僕が就職した会社は、常に最先端を求めるお客様で溢れていて、常に流行を考えなければならない状況で正反対でした。でも、そのおかげで両方の良い点が分かったように思います。
良い部分を合わせれば、伝統という世界で新しい可能性があるのかなと感じています。

継ごうと思ったきっかけは?

幼い頃から周りには職人さんがいて、祖父に可愛がってもらい常に道具や提灯に触れていたので、小学生の時には提灯屋になると決めていました。その環境が当たり前と思っていましたが、大きくなるにつれ特殊な家系なのだと気がつきました。
大学卒業後、単純に継いでしまうのは面白く無いと思い一般企業に就職しましたが、実家の若手の方たちが台頭していく中で、羨ましいな、僕だったらこうやるのにとの思いが強くなり、それがきっかけで地元に戻り提灯の製作を学び始めました。

これからの夢は?

提灯は日本を演出するものだと思っていますので、演出・装飾という部分で神社やお寺、お祭り以外で何か空間を表現できたらいいなと思っています。

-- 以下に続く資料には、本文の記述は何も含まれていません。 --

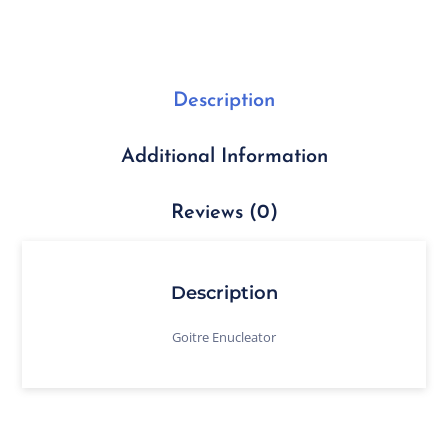
Description
Additional Information
Reviews (0)
Description
Goitre Enucleator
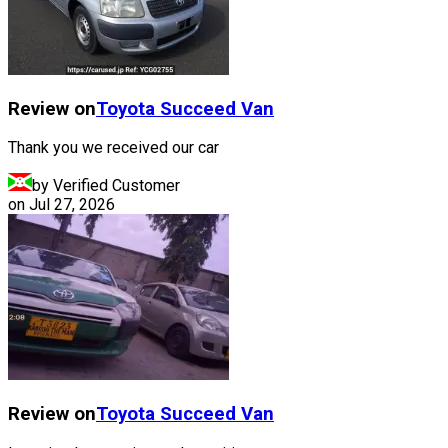
Review on
Toyota
Succeed Van
Thank you we received our car
by Verified Customer
on
Jul 27, 2026
Review on
Toyota
Succeed Van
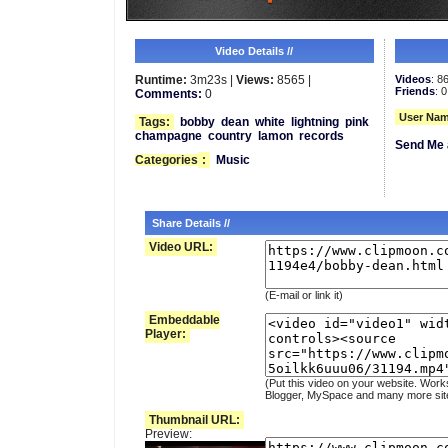
Video Details //
Runtime:
3m23s |
Views:
8565 |
Videos
: 8
Friends
: 0
Comments:
0
User Nam
Tags:
bobby
dean
white
lightning
pink
champagne
country
lamon
records
Send Me 
Categories
:
Music
Share Details //
Video URL:
(E-mail or link it)
Embeddable
Player:
(Put this video on your website. Work
Blogger, MySpace and many more sit
Thumbnail URL:
Preview:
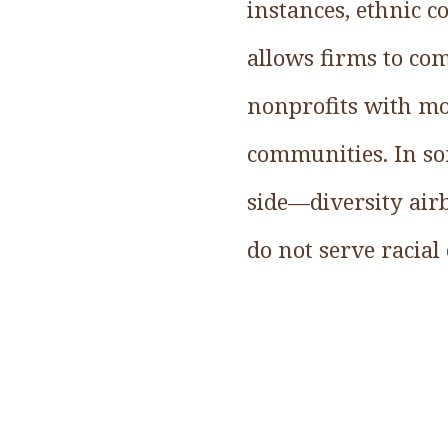
instances, ethnic c
allows firms to com
nonprofits with mo
communities. In so
side—diversity air
do not serve racial 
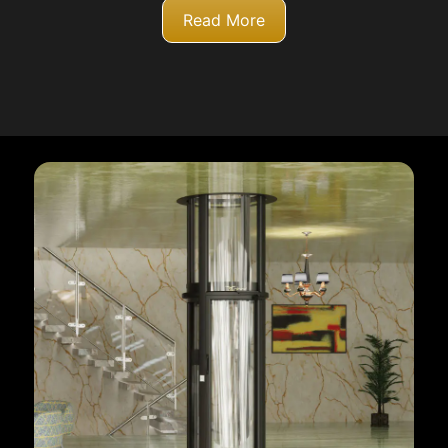
Read More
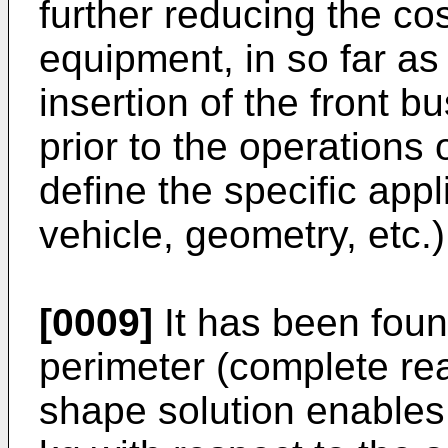
further reducing the co
equipment, in so far a
insertion of the front b
prior to the operations
define the specific app
vehicle, geometry, etc.)
[0009]
It has been foun
perimeter (complete re
shape solution enables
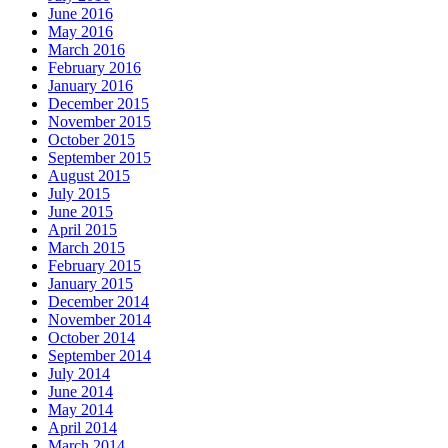
June 2016
May 2016
March 2016
February 2016
January 2016
December 2015
November 2015
October 2015
September 2015
August 2015
July 2015
June 2015
April 2015
March 2015
February 2015
January 2015
December 2014
November 2014
October 2014
September 2014
July 2014
June 2014
May 2014
April 2014
March 2014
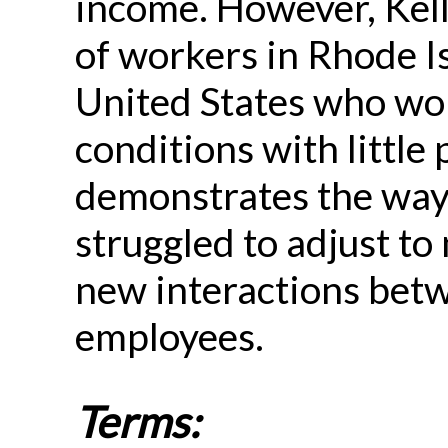
income. However, Kel
of workers in Rhode I
United States who wo
conditions with little 
demonstrates the ways
struggled to adjust to
new interactions bet
employees.
Terms:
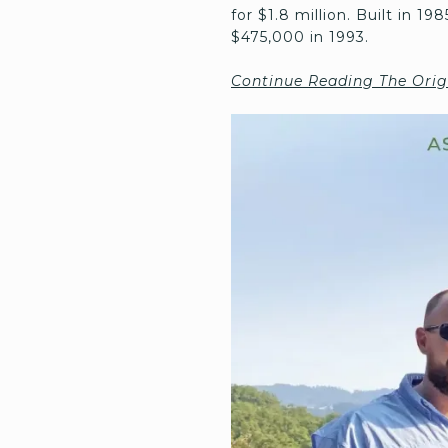
for $1.8 million. Built in 1
$475,000 in 1993.
Continue Reading The Orig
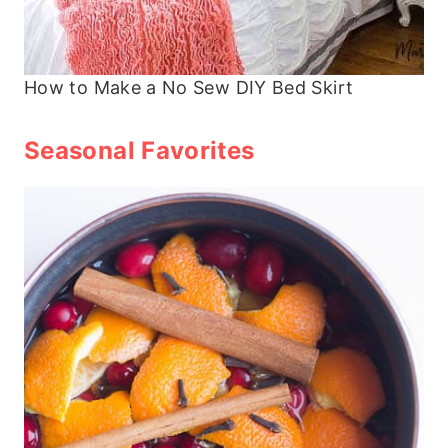
How to Make a No Sew DIY Bed Skirt
Seasonal Favorites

最近ですと、提灯の形を変えて勝負されているところが多いですが、僕は今の提灯の形が一番綺麗だと思っていますし、それこそ一番響くのかなと思っています。
提灯の形を大事にしつつ、素材やそれに映えるデザインというものを変えて新しいものを作りたいです。
地元に愛される提灯屋でありながら、日本だけではなく海外の人たちにもっと日本の文化を知っていただきたいです。

取材を終えて

提灯職人を継ぐ前は最先端のファッションビルで働き、自らのスタイルにこだわってきた博紀さん。そんな彼がなぜ江戸時代から続く実家の、一見古めかしい提灯を作り始めたのか。
取材で浮かび上がってきたのは、彼のポリシーと何一つ紛うことのない思いでした。

伝統の和紙と竹ひごを使い妖怪を描いた提灯を作る。数百年もの歴史を持つ神社の新しい提灯をデザインする。
一見古めかしい提灯作り、それは何の矛盾もなく彼がいま「逆に格好良い」と思える最先端の姿だったのです。伝統だからといって古めかしくはない。むしろ良いモノだからこそ格好良いまま作っていきたいという想い。

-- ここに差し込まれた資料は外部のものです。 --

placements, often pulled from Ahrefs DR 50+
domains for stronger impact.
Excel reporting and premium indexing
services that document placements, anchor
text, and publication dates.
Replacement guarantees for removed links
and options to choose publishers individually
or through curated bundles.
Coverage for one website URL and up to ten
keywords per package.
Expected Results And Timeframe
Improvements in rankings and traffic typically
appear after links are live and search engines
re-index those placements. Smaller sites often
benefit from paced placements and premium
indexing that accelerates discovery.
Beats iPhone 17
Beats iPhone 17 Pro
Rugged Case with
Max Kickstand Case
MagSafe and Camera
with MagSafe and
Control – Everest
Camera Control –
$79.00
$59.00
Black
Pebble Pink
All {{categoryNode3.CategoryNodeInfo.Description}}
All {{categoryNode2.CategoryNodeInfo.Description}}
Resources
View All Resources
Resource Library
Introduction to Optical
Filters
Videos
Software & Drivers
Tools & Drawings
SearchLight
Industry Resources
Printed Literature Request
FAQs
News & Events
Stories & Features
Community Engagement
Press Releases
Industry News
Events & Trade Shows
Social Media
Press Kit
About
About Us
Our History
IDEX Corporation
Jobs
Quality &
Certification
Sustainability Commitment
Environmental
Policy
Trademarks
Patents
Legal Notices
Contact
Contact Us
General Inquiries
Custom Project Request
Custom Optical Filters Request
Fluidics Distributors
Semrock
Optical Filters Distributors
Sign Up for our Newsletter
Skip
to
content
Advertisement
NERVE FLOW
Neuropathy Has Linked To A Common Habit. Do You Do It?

有名な祭から居酒屋の店先まで日本の灯りとして欠かせない提灯。
これからもそうと気づかぬまま彼の提灯を日本の風景の一部として見ていくのだろう…そう思うとどこか心が躍る気分を覚えた取材でした。

珠洲焼

八女提灯

19世紀初め素朴で簡単な絵を描いて作られた提灯が八女提灯の始まりとされている。福岡県八女市の清涼な水に恵まれた土地柄から提灯の原料となる和紙作りの文化が生まれたことにより、主に盆提灯として多く製作されてきた。
細く裂いた竹を薄い和紙で一本に繋ぎ、骨を螺旋状に巻く一条螺旋式と呼ばれる技法が特徴とされ細く美しい曲線美が表されている。
平成13年7月に日本の伝統的工芸品に指定された。